Had the proposal gone forward, everyone else earning minimum wage would have seen their hourly rate go up, but servers’ wages would have stayed the same because they earn tips.
The move was panned by some working in the service industry in New Brunswick, but Luc Erjavec, vice-president Atlantic of the Canadian Restaurant and Foodservices Association – a group that represents businesses in the country’s food services industry – said it was a good idea.
In a previous interview with The Aquinian, Erjavec said the tip differential system is needed to help solve the province’s economic problems. He also said it would help restaurant owners balance the books and provide more hours for servers.
While Murrell doesn’t like the idea of a tip differential system, he said there should be a lower minimum wage for people aged 15 to 17 “since they are legal dependents and a higher wage is not as crucial for these young people.
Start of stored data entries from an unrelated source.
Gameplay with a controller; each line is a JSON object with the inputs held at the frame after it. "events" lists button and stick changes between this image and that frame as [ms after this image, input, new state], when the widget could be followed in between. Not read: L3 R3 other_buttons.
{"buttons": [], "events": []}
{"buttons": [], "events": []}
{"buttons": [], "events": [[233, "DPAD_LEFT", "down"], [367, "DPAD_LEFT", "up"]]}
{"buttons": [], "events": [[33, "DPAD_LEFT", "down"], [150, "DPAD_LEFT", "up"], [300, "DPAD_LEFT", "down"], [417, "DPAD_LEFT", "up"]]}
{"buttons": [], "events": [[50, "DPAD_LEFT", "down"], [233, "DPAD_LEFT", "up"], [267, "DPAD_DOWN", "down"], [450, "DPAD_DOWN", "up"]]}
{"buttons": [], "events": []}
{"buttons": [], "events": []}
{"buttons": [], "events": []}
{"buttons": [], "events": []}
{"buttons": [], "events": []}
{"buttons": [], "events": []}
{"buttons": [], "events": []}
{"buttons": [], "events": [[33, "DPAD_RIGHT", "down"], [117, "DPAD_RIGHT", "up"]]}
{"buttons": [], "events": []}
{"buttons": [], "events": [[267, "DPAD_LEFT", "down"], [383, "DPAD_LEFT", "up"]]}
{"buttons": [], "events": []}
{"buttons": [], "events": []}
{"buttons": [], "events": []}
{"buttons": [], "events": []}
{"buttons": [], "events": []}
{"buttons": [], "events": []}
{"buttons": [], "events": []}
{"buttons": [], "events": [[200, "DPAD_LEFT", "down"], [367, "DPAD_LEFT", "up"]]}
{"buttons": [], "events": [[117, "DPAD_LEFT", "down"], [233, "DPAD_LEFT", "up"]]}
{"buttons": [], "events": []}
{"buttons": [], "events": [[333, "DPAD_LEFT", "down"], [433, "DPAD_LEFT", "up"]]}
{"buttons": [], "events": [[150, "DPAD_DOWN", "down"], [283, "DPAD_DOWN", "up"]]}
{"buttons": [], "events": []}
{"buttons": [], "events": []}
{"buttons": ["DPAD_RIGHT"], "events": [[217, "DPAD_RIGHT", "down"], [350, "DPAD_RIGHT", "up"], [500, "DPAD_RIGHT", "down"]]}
“For them, job experience is more important.”
The minimum wage increase to $10 an hour was supposed to come into effect last September, but the province postponed it to look into the tip differential system and to give small- and medium-sized businesses a chance to plan for the wage hike.
Increasing minimum wage is part of the province’s poverty reduction plan, which aims to cut deep income poverty by half by 2015.
Minimum wage has increased by $2.25 since the beginning of 2009, when it was just $7.75 an hour.
After April’s increase, New Brunswick will join Manitoba, Northwest Territories, Prince Edward Island, Nova Scotia and Newfoundland and Labour, which all have or will have a $10 an hour minimum wage.
The hourly minimum is only higher in Nunavut and Ontario, which are set at $11 an hour and $10.25 an hour, respectively.